[Lizzy Glenn by T. S. Arthur]@TWC D-Link bookLizzy Glenn CHAPTER VIII 2/17
The snow and water went through them as through a sieve. Before the first of February, the poor boy was almost crippled with the chilblains.
Through the day, he hobbled about as best he could, often in great pain; and at night the tender skin of his feet, irritated by the warmth of the bed, would keep him awake for hours with a most intolerable burning and itching. "Why don't you walk straight? What do you go shuffling along in that kind of style for ?" said Sharp to him one day, toward the last of January. "My feet are so sore," replied Henry, with a look of suffering, blended with patient endurance. "What's the matter with them, ha ?" asked his master glancing down at the miserable apologies for shoes and stockings that but partially protected the child's feet front the snow whenever he stepped beyond the threshold. "They're frosted, sir," said Henry. "Frosted, ha? Pull off your shoes and stockings, and let me see." Henry drew off an old shoe, tied on with various appliances of twine and leather strings; and then removed a stocking that, through many gaping holes, revealed the red and shining skin beneath.

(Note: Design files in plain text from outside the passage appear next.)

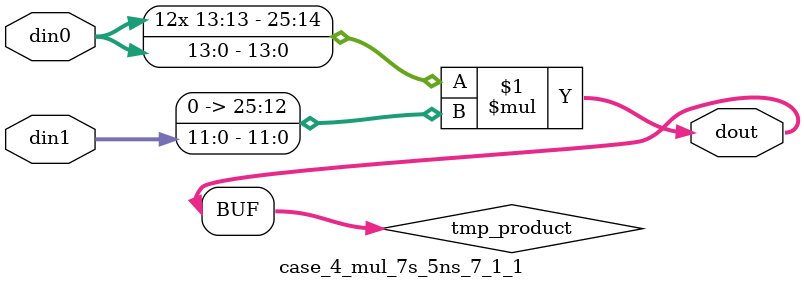
<source format=v>

`timescale 1 ns / 1 ps

 (* use_dsp = "no" *)  module case_4_mul_7s_5ns_7_1_1(din0, din1, dout);
parameter ID = 1;
parameter NUM_STAGE = 0;
parameter din0_WIDTH = 14;
parameter din1_WIDTH = 12;
parameter dout_WIDTH = 26;

input [din0_WIDTH - 1 : 0] din0; 
input [din1_WIDTH - 1 : 0] din1; 
output [dout_WIDTH - 1 : 0] dout;

wire signed [dout_WIDTH - 1 : 0] tmp_product;


























assign tmp_product = $signed(din0) * $signed({1'b0, din1});









assign dout = tmp_product;





















endmodule

</source>
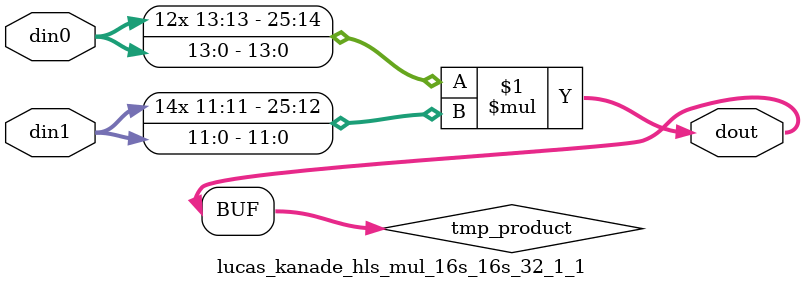
<source format=v>

`timescale 1 ns / 1 ps

 (* DowngradeIPIdentifiedWarnings="yes" *) module lucas_kanade_hls_mul_16s_16s_32_1_1(din0, din1, dout);
parameter ID = 1;
parameter NUM_STAGE = 0;
parameter din0_WIDTH = 14;
parameter din1_WIDTH = 12;
parameter dout_WIDTH = 26;

input [din0_WIDTH - 1 : 0] din0; 
input [din1_WIDTH - 1 : 0] din1; 
output [dout_WIDTH - 1 : 0] dout;

wire signed [dout_WIDTH - 1 : 0] tmp_product;



























assign tmp_product = $signed(din0) * $signed(din1);








assign dout = tmp_product;





















endmodule

</source>
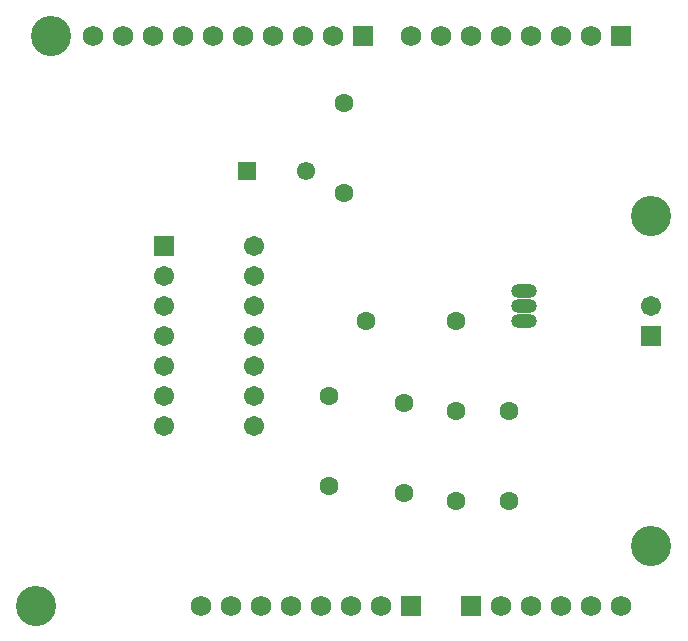
<source format=gts>
G04 Layer_Color=8388736*
%FSLAX25Y25*%
%MOIN*%
G70*
G01*
G75*
%ADD28C,0.06312*%
%ADD29R,0.06706X0.06706*%
%ADD30C,0.06706*%
%ADD31O,0.08674X0.04737*%
%ADD32O,0.08674X0.04737*%
%ADD33R,0.06706X0.06706*%
%ADD34C,0.06115*%
%ADD35R,0.06115X0.06115*%
%ADD36R,0.06800X0.06800*%
%ADD37C,0.06800*%
%ADD38C,0.13398*%
D28*
X152500Y80000D02*
D03*
Y50000D02*
D03*
X177500Y47500D02*
D03*
Y77500D02*
D03*
X195000Y75000D02*
D03*
Y45000D02*
D03*
X212500Y75000D02*
D03*
Y45000D02*
D03*
X165000Y105000D02*
D03*
X195000D02*
D03*
X157500Y147500D02*
D03*
Y177500D02*
D03*
D29*
X97500Y130000D02*
D03*
D30*
Y120000D02*
D03*
Y110000D02*
D03*
Y100000D02*
D03*
Y90000D02*
D03*
Y80000D02*
D03*
Y70000D02*
D03*
X127500Y130000D02*
D03*
Y120000D02*
D03*
Y110000D02*
D03*
Y100000D02*
D03*
Y90000D02*
D03*
Y80000D02*
D03*
Y70000D02*
D03*
X260000Y110000D02*
D03*
D31*
X217500Y115000D02*
D03*
D32*
Y110000D02*
D03*
Y105000D02*
D03*
D33*
X260000Y100000D02*
D03*
D34*
X144843Y155000D02*
D03*
D35*
X125157D02*
D03*
D36*
X200000Y10000D02*
D03*
X164000Y200000D02*
D03*
X250000D02*
D03*
X180000Y10000D02*
D03*
D37*
X210000D02*
D03*
X220000D02*
D03*
X230000D02*
D03*
X240000D02*
D03*
X250000D02*
D03*
X154000Y200000D02*
D03*
X144000D02*
D03*
X134000D02*
D03*
X124000D02*
D03*
X114000D02*
D03*
X104000D02*
D03*
X94000D02*
D03*
X84000D02*
D03*
X74000D02*
D03*
X220000D02*
D03*
X210000D02*
D03*
X200000D02*
D03*
X190000D02*
D03*
X180000D02*
D03*
X240000D02*
D03*
X230000D02*
D03*
X150000Y10000D02*
D03*
X140000D02*
D03*
X130000D02*
D03*
X120000D02*
D03*
X110000D02*
D03*
X170000D02*
D03*
X160000D02*
D03*
D38*
X260000Y30000D02*
D03*
Y140000D02*
D03*
X55000Y10000D02*
D03*
X60000Y200000D02*
D03*
M02*

</source>
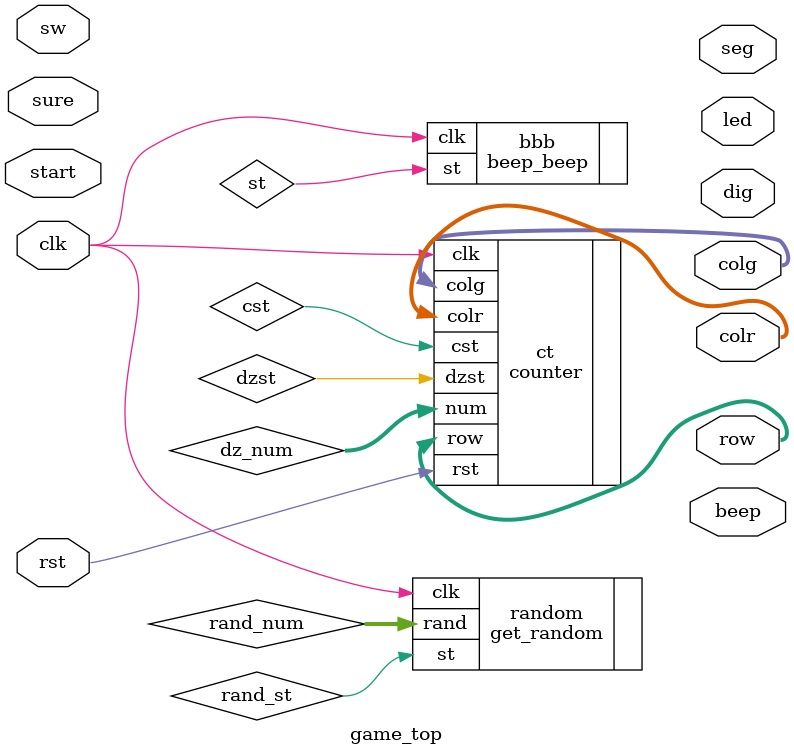
<source format=v>
module game_top(
    input clk, start, rst, sure,//Ê±ÖÓ sw7 btn7 btn0
    input [6:0] sw,//ÊäÈë¿ª¹Ø
    output [15:0]led,//led
    output [7:0] seg,//¶ÎÂë
    output [7:0] dig,//Î»Âë
    output [7:0] row, colg, colr,
    //µãÕóÏÔÊ¾
    output beep//·äÃùÆ÷Êä³ö
);

reg cst, dzst, bst, dst, rand_st;//st sign
reg [2:0] dz_num;
reg [1:0] disp_num;
wire [6:0] rand_num;
wire beep_over, cnt_over;

get_random random(
    .clk(clk),
    .st(rand_st),
    .rand(rand_num)
);

counter ct(
    .clk(clk),
    .rst(rst),
    .cst(cst),
    .dzst(dzst),
    .num(dz_num),
    .row(row),
    .colr(colr),
    .colg(colg)
);

beep_beep bbb(
    .clk(clk),
    .st(st),

);


//btn0Óëbtn7¾ù²»ÓÃÏû¶¶

//×´Ì¬¶¨Òå
//0:sw7=0,nothing is open
//1:sw7=1,dz_greet
//2:click btn7 game1 begin
//3:game2
//4:game3
//5:vectory show

//need module:
//get_random
//dz_show
//counter
//beep_beep
//disp_show




endmodule
</source>
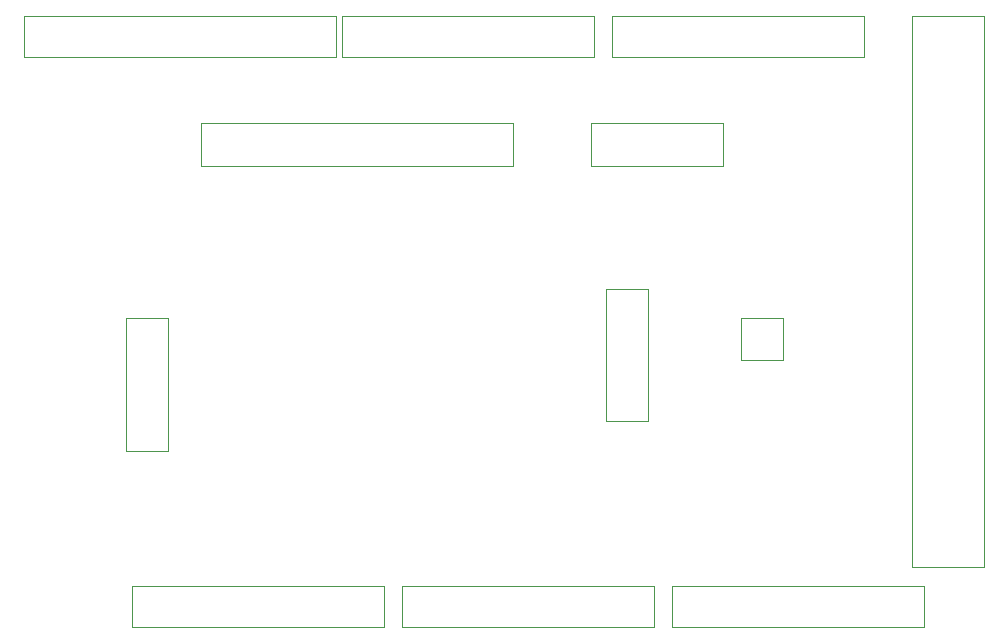
<source format=gbr>
G04 #@! TF.GenerationSoftware,KiCad,Pcbnew,5.0.2+dfsg1-1*
G04 #@! TF.CreationDate,2020-02-13T15:26:16-05:00*
G04 #@! TF.ProjectId,poolV1,706f6f6c-5631-42e6-9b69-6361645f7063,rev?*
G04 #@! TF.SameCoordinates,Original*
G04 #@! TF.FileFunction,Other,User*
%FSLAX46Y46*%
G04 Gerber Fmt 4.6, Leading zero omitted, Abs format (unit mm)*
G04 Created by KiCad (PCBNEW 5.0.2+dfsg1-1) date Thu 13 Feb 2020 03:26:16 PM -05*
%MOMM*%
%LPD*%
G01*
G04 APERTURE LIST*
%ADD10C,0.050000*%
G04 APERTURE END LIST*
D10*
G04 #@! TO.C,J4*
X181080000Y-94720000D02*
X184630000Y-94720000D01*
X184630000Y-94720000D02*
X184630000Y-98270000D01*
X184630000Y-98270000D02*
X181080000Y-98270000D01*
X181080000Y-98270000D02*
X181080000Y-94720000D01*
G04 #@! TO.C,J2*
X129010000Y-94720000D02*
X129010000Y-105920000D01*
X129010000Y-105920000D02*
X132610000Y-105920000D01*
X132610000Y-105920000D02*
X132610000Y-94720000D01*
X132610000Y-94720000D02*
X129010000Y-94720000D01*
G04 #@! TO.C,J1*
X179600000Y-81810000D02*
X179600000Y-78210000D01*
X168400000Y-81810000D02*
X179600000Y-81810000D01*
X168400000Y-78210000D02*
X168400000Y-81810000D01*
X179600000Y-78210000D02*
X168400000Y-78210000D01*
G04 #@! TO.C,J5*
X161820000Y-78210000D02*
X135370000Y-78210000D01*
X135370000Y-78210000D02*
X135370000Y-81810000D01*
X135370000Y-81810000D02*
X161820000Y-81810000D01*
X161820000Y-81810000D02*
X161820000Y-78210000D01*
G04 #@! TO.C,J3*
X173250000Y-103400000D02*
X173250000Y-92200000D01*
X173250000Y-92200000D02*
X169650000Y-92200000D01*
X169650000Y-92200000D02*
X169650000Y-103400000D01*
X169650000Y-103400000D02*
X173250000Y-103400000D01*
G04 #@! TO.C,P1*
X195608000Y-115796000D02*
X201658000Y-115796000D01*
X195608000Y-69096000D02*
X201658000Y-69096000D01*
X195608000Y-115796000D02*
X195608000Y-69096000D01*
X201658000Y-115796000D02*
X201658000Y-69096000D01*
G04 #@! TO.C,P2*
X129568000Y-117376000D02*
X129568000Y-120876000D01*
X150868000Y-117376000D02*
X150868000Y-120876000D01*
X129568000Y-117376000D02*
X150868000Y-117376000D01*
X129568000Y-120876000D02*
X150868000Y-120876000D01*
G04 #@! TO.C,P3*
X152428000Y-117376000D02*
X152428000Y-120876000D01*
X173728000Y-117376000D02*
X173728000Y-120876000D01*
X152428000Y-117376000D02*
X173728000Y-117376000D01*
X152428000Y-120876000D02*
X173728000Y-120876000D01*
G04 #@! TO.C,P4*
X175288000Y-117376000D02*
X175288000Y-120876000D01*
X196588000Y-117376000D02*
X196588000Y-120876000D01*
X175288000Y-117376000D02*
X196588000Y-117376000D01*
X175288000Y-120876000D02*
X196588000Y-120876000D01*
G04 #@! TO.C,P5*
X120424000Y-69116000D02*
X120424000Y-72616000D01*
X146824000Y-69116000D02*
X146824000Y-72616000D01*
X120424000Y-69116000D02*
X146824000Y-69116000D01*
X120424000Y-72616000D02*
X146824000Y-72616000D01*
G04 #@! TO.C,P6*
X147348000Y-69116000D02*
X147348000Y-72616000D01*
X168648000Y-69116000D02*
X168648000Y-72616000D01*
X147348000Y-69116000D02*
X168648000Y-69116000D01*
X147348000Y-72616000D02*
X168648000Y-72616000D01*
G04 #@! TO.C,P7*
X170208000Y-69116000D02*
X170208000Y-72616000D01*
X191508000Y-69116000D02*
X191508000Y-72616000D01*
X170208000Y-69116000D02*
X191508000Y-69116000D01*
X170208000Y-72616000D02*
X191508000Y-72616000D01*
G04 #@! TD*
M02*

</source>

That little foot was a sight to pain the heart of any one but a cruel tyrant. The heel, in many places, was of a dark purple, and seemed as if mortification were already begun.
And in some places it was cracked open, and exhibited running sores. "Take off your other shoe and stocking," said Sharp, in authoritative tone. Henry obeyed, trembling all the while.
This foot exhibited nearly the same marks of the progress of the painful disease. "What have you done for it ?" asked Sharp, looking Henry in the face with a scowl. "Nothing but to put a little candle-grease on it at night before I went to bed," replied the child. "Come out here with me.